The court ruling discussed the appeal of a conservatory order issued by the High Court suspending the implementation of the Finance Act 2023.
These include the Income Tax Act, Value Added Tax Act, Excise Duty Act, Tax Procedures Act, Tax Appeals Tax Act, Employment Act 2007, Miscellaneous Fees and Levies Act 2016, Betting, Gaming, and Lotteries Act, Kenya Roads Board Act, Kenya Revenue Authority Act, Alcoholic Drinks Control Act, Unclaimed Financial Assets Act, Statutory Instruments Act 2013, Special Economic Zones Act, Export Processing Zones Act and Retirement Benefits (Deputy President and Designated State Officers) Act.
The appeals court’s ruling considered whether the appeal is arguable and whether the conservatory order would render the appeal nugatory.
The Judges found that many contested issues needed to be evaluated and determined upon hearing the appeal, including the presumption of constitutionality of a statute, judicial overreach, and the doctrine of separation of powers.
The court concluded that there are indeed arguable points in the intended appeal and that the nugatory aspect is contested.
The ruling does not draw a definitive conclusion on these issues but rather leaves them to be argued in the appeal.
The applicants argued that the damage caused by the conservatory orders is irreversible, while the respondents argued that reimbursement of taxes is impossible.
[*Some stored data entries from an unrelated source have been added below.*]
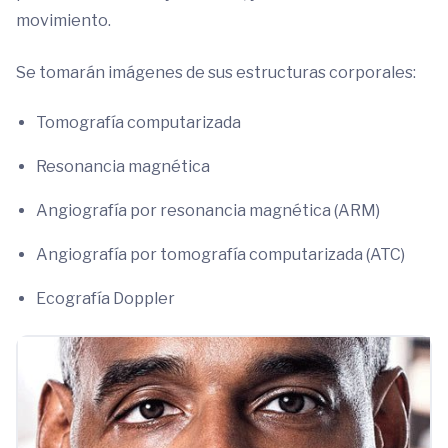
movimiento.
Se tomarán imágenes de sus estructuras corporales:
Tomografía computarizada
Resonancia magnética
Angiografía por resonancia magnética (ARM)
Angiografía por tomografía computarizada (ATC)
Ecografía Doppler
“As there are no saving provisions in the Finance Act, 2023, the repealed provisions of the Finance Act 2022 has the effect of affecting revenue collection leading to service disruptions for already budgeted revenue,” Treasury CS Prof Njuguna Ndung’u said in his affidavit.
The court considered the unique circumstances of the case and concluded that the applicants had satisfied the twin principles for the grant of the orders sought.
The court allowed the application and lifted the order suspending the Finance Act 2023 pending the hearing and determination of the appeal.
“The upshot of our decision is that the application has merit and the same is allowed as prayed with the effect that the order made on 10th July 2023 suspending the Finance Act 2023, and the order prohibiting the implementation of the Finance Act 2023, be and is hereby lifted pending the hearing and determination of the appeal,” the judges said.